ReleaseDC(NULL, hDC);
char data = GetPixel(hDC, x, y);
GetPixel will return -1 (CLR_INVALID) in case of an error (see MSDN).
And, by the way, a COLORREF is not a char, so you lose Information when storing the return value of GetPixel in char data. You should store the complete COLORREF and send/receive all of it's bytes (so send/receive sizeof(COLORREF) bytes).
Also be aware of byte order. If you are transferring multi byte data between two machines then you must assure that both agree on the order of the bytes.

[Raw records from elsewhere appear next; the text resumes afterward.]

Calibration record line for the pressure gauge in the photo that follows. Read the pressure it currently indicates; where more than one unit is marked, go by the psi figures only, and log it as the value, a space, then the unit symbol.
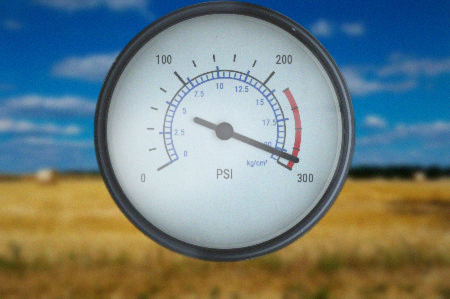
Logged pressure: 290 psi
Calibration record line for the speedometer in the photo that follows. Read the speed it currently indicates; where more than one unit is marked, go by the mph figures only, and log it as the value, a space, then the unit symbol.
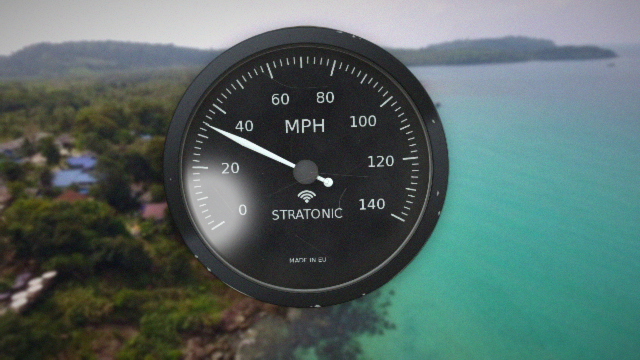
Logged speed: 34 mph
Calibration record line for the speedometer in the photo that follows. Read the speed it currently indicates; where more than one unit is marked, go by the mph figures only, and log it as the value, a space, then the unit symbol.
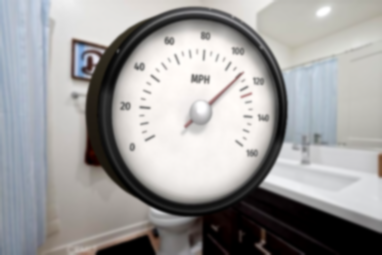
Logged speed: 110 mph
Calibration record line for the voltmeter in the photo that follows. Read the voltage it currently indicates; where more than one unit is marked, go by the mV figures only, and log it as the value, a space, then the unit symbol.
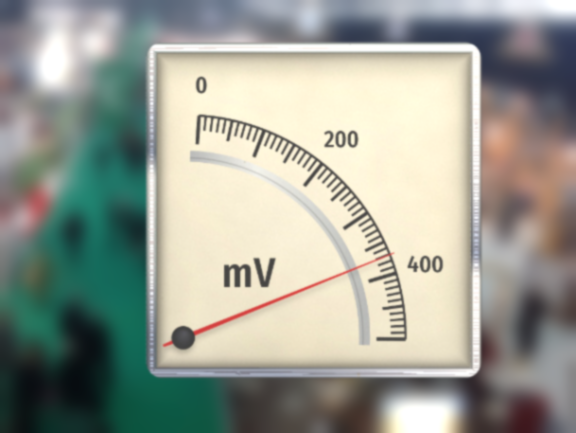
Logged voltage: 370 mV
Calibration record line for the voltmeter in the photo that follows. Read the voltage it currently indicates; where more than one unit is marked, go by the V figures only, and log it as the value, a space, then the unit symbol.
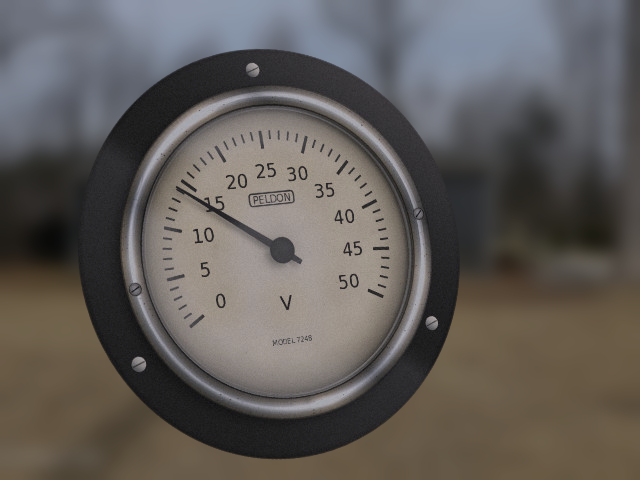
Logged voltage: 14 V
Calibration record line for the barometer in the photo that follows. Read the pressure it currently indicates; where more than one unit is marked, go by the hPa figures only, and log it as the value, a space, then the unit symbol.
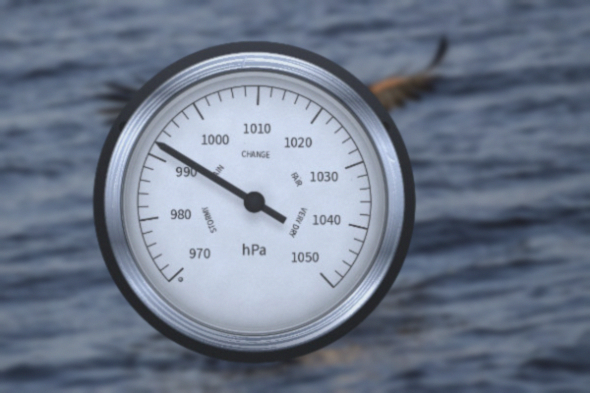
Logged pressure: 992 hPa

If for example one machine is little endian and the other big endian, then they store COLORREF with different byte order in memory. One is storing the COLORREF 0x00BBGGRR in memory as { 0, 0xbb, 0xgg, 0xrr } whereas the other is storing it as { 0xrr, 0xgg, 0xbb, 0 }. So you need to define a transmit byte order which both sides use independant of their host byte order. If you don't want to invent the wheel new, you can take a look at network byte order and reuse that. Socket API gives you some functions like ntohl and htonl which help you in converting from host byte order to network byte order and vice versa.